(Transcribed page contents)
+--

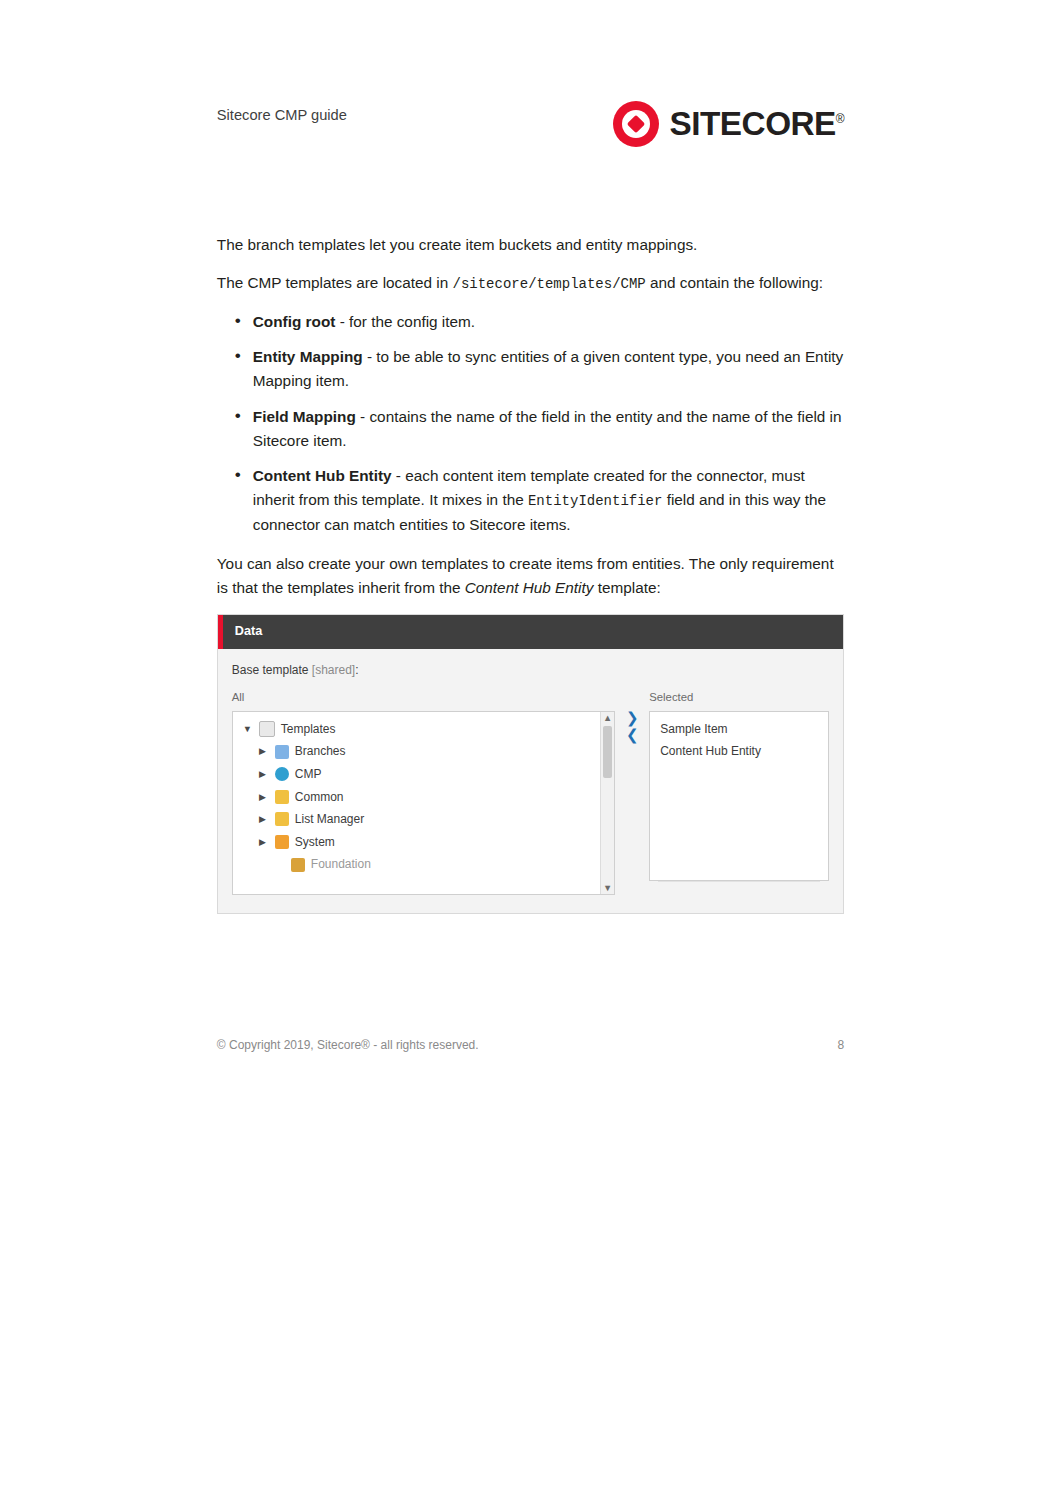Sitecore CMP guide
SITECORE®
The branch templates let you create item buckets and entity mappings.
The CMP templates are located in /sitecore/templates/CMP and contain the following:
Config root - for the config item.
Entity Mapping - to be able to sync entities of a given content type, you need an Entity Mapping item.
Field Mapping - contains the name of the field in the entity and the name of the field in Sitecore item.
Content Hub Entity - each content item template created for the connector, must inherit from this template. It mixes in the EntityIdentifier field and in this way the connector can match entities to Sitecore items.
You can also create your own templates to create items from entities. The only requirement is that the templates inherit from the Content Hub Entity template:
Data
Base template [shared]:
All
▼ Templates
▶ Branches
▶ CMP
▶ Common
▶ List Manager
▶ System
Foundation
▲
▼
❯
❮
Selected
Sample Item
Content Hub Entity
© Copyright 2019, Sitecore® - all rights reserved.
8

+--

Goal of the exercise:
The line containing "Config root - for the config item." marks the start; retype it and each line after it through the end of the records above, exactly.

Your solution:
Config root - for the config item.
Entity Mapping - to be able to sync entities of a given content type, you need an Entity Mapping item.
Field Mapping - contains the name of the field in the entity and the name of the field in Sitecore item.
Content Hub Entity - each content item template created for the connector, must inherit from this template. It mixes in the EntityIdentifier field and in this way the connector can match entities to Sitecore items.
You can also create your own templates to create items from entities. The only requirement is that the templates inherit from the Content Hub Entity template:
Data
Base template [shared]:
All
▼ Templates
▶ Branches
▶ CMP
▶ Common
▶ List Manager
▶ System
Foundation
▲
▼
❯
❮
Selected
Sample Item
Content Hub Entity
© Copyright 2019, Sitecore® - all rights reserved.
8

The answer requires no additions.